For some votes, that’s defensible. No one can be right across the detail of every issue that Parliament votes on. If an MP follows the party line on, say, brewery regulation or police uniforms, I’m not going to be too hard on them over that.

But when it comes to the big questions of the day, “I was following the whip” is in no way a reasonable answer to “why did you vote that way?”

The Green Party doesn’t whip on any issue. We believe representatives should vote according to their knowledge and beliefs on any issue (should that disagree with party policy, we simply ask them to acknowledge and explain that fact).

And we’ve been particularly vocal on issues of war and peace. I cannot see how any MP can justify saying “I voted to go to war because a whip told me to”. 

The Brexit decision of the coming days is in a similar category (as would be a vote on declaring a Climate Emergency). This is the crushing, pressing issue of the day – leaving will likely mean greatly restricting the opportunities and freedoms of all (but particularly the young), threaten to bring us even more under the volatile, dangerous influence of Donald Trump and US-backed multinational companies and take us away from the power that comes from working together with the peoples of Europe for the common good.

And it threatens to see the next five years or more dominated by debates about our future relationship with the EU – crowding out space for tackling the environmental, education, economic and social crises causing such suffering and threatening such danger to our communities.

So my final line message for the MP at the beginning of this article, and every other MP, and one I’d urge you to share with them, is: don’t calculate your personal or party advantage. Don’t follow the party line. Don’t try to guess what your constituents now think.

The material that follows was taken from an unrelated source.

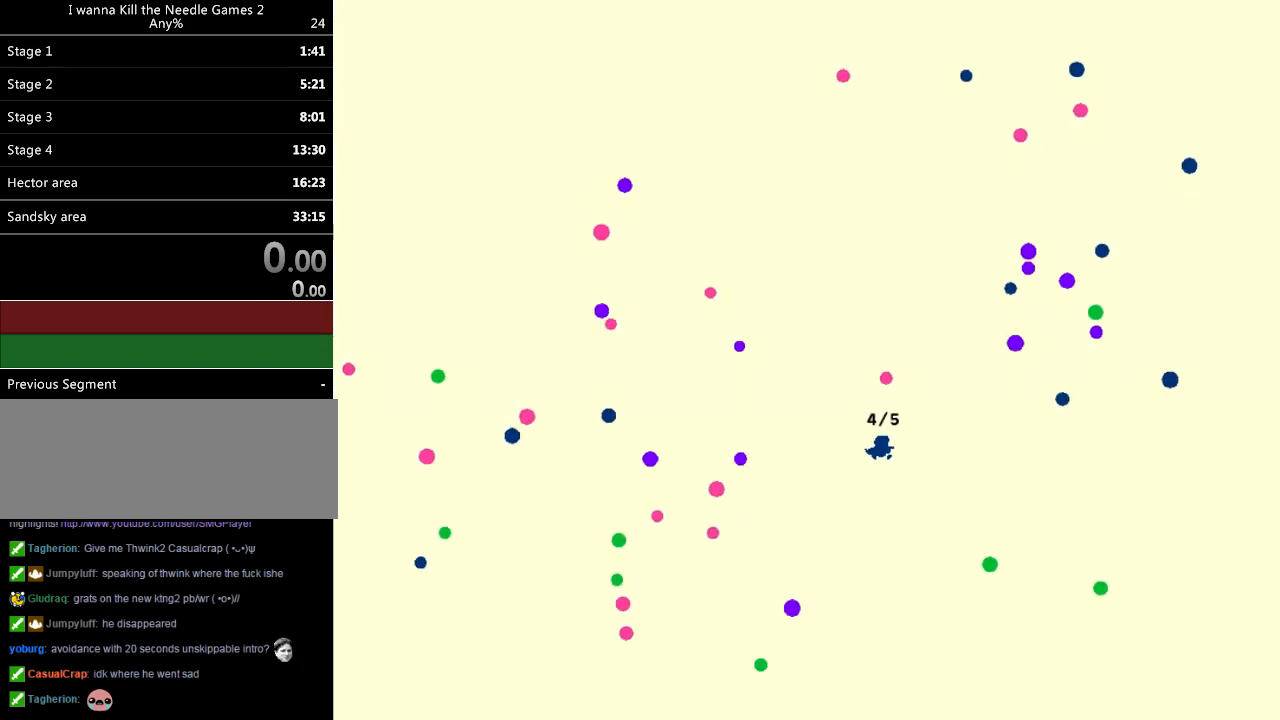
{"keys": ["left"], "events": [[120, "right", "up"], [160, "left", "down"], [300, "left", "up"], [360, "left", "down"], [440, "left", "up"], [500, "left", "down"]]}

Look at what is best for Britain. Vote to achieve that – which means first choice a People’s Vote, second choice simply revoking Article 50, and then, a poor third, if Brexit is inevitable, remain in the single market and customs union (‘Norway Plus’).

And be prepared to justify why you made the choices you did based on knowledge. Because your constituents aren’t going to be satisfied with any other explanation.

Natalie Bennett is a former leader of the Green Party.